The wavelength of light absorbed for the following complexes are in the order
(I)$$\left[Co{(NH_{3})}_{6}\right]^{3+}$$
(II)$$\left[Co{(H_{2}O)}_{6}\right]^{3+}$$
(III)$$\left[Co{(CN)}_{6}\right]^{3-}$$
(IV)$$\left[Co(NH_{3})_{5}(H_{2}O)\right]^{3+}$$
(V)$$\left[CoF_{6}\right]^{3-}$$

We need to find the order of wavelength of light absorbed by the given Co(III) complexes.

The wavelength of absorbed light is inversely proportional to crystal field splitting energy ($$\Delta$$): $$\lambda = \frac{hc}{\Delta}$$. A stronger field ligand gives larger $$\Delta$$ and thus shorter (smaller) wavelength of absorbed light.

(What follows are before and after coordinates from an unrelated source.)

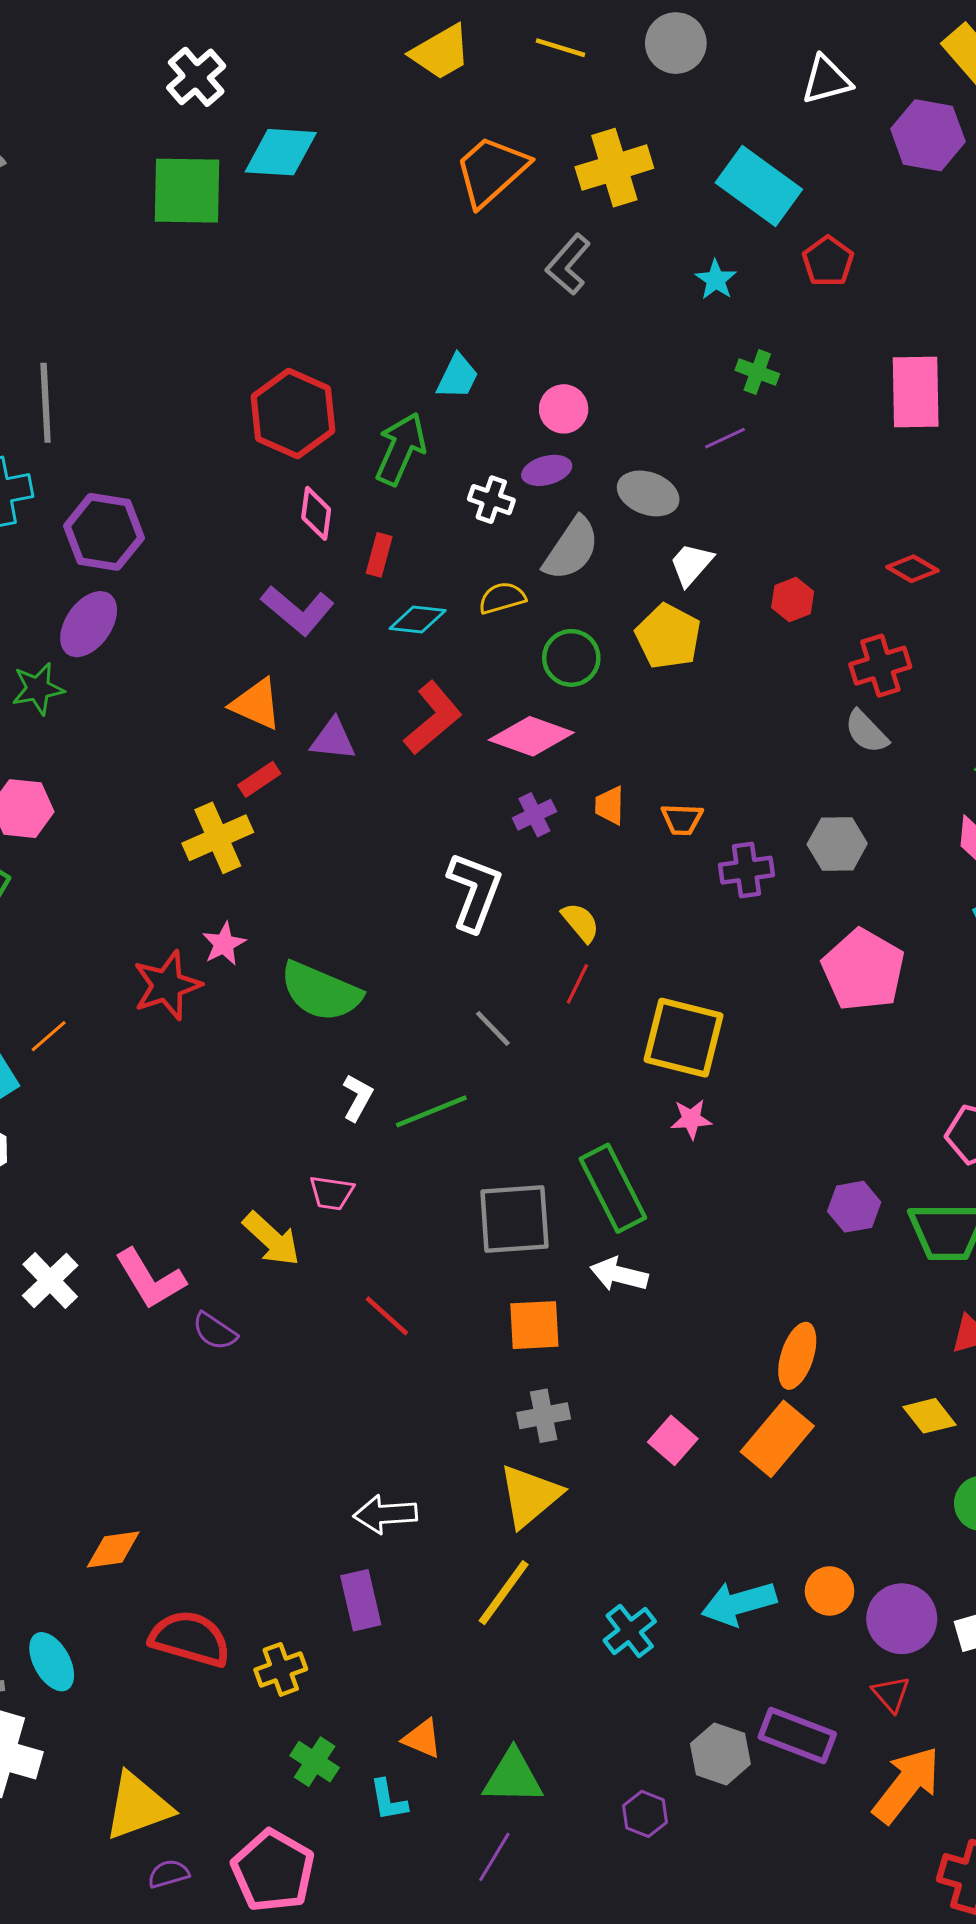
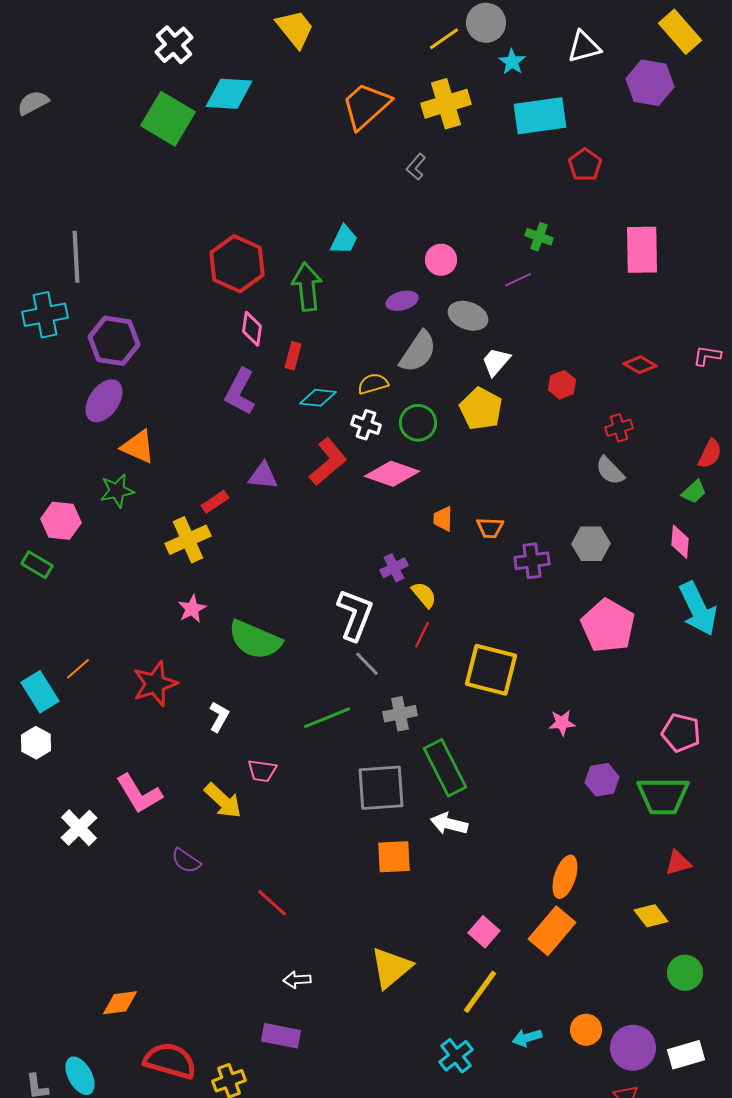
yellow line: (561, 48) -> (444, 39), moved, turned -52
yellow trapezoid: (441, 52) -> (295, 29), moved, turned -99
cyan rectangle: (759, 186) -> (540, 116), turned -44
green square: (187, 191) -> (168, 119), turned 30
gray L-shape: (568, 264) -> (416, 167), size x0.7
cyan star: (716, 280) -> (512, 62), moved
pink circle: (564, 409) -> (441, 260), moved
green arrow: (401, 449) -> (307, 287), turned -30
white cross: (491, 500) -> (366, 425), moved
purple L-shape: (298, 610) -> (240, 392), turned 78
red cross: (880, 666) -> (619, 428), size x0.7
green star: (38, 689) -> (117, 491), moved
orange triangle: (256, 704) -> (138, 447), moved
purple cross: (534, 815) -> (394, 568), moved
white L-shape: (474, 892) -> (355, 615), moved
red star: (167, 985) -> (155, 684), moved
white L-shape: (358, 1098) -> (219, 717), moved
pink star: (691, 1119) -> (562, 723), moved
pink L-shape: (150, 1279) -> (139, 794), moved
red line: (387, 1316) -> (272, 903), moved
gray cross: (544, 1416) -> (400, 714), moved
white arrow: (385, 1514) -> (297, 980), size x0.7
yellow line: (504, 1593) -> (480, 992), moved
purple rectangle: (361, 1600) -> (281, 1036), turned -66
cyan arrow: (739, 1603) -> (527, 1038), size x0.6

Order the ligands by field strength (spectrochemical series):

$$F^- < H_2O < NH_3 < CN^-$$

Order the complexes by $$\Delta$$ (crystal field splitting):

(V) $$[CoF_6]^{3-}$$: weakest field ($$F^-$$), smallest $$\Delta$$

(II) $$[Co(H_2O)_6]^{3+}$$: $$H_2O$$

(IV) $$[Co(NH_3)_5(H_2O)]^{3+}$$: mixed, mostly $$NH_3$$ with one $$H_2O$$, slightly less than pure $$NH_3$$

(I) $$[Co(NH_3)_6]^{3+}$$: all $$NH_3$$

(III) $$[Co(CN)_6]^{3-}$$: $$CN^-$$, strongest field, largest $$\Delta$$

Order by wavelength (inversely proportional to $$\Delta$$):

Largest $$\Delta$$ = smallest $$\lambda$$, so:

$$\lambda_{III} < \lambda_{I} < \lambda_{IV} < \lambda_{II} < \lambda_{V}$$

This reads: III < I < IV < II < V

This matches Option C: III < I < IV < II < V.

The correct answer is Option C.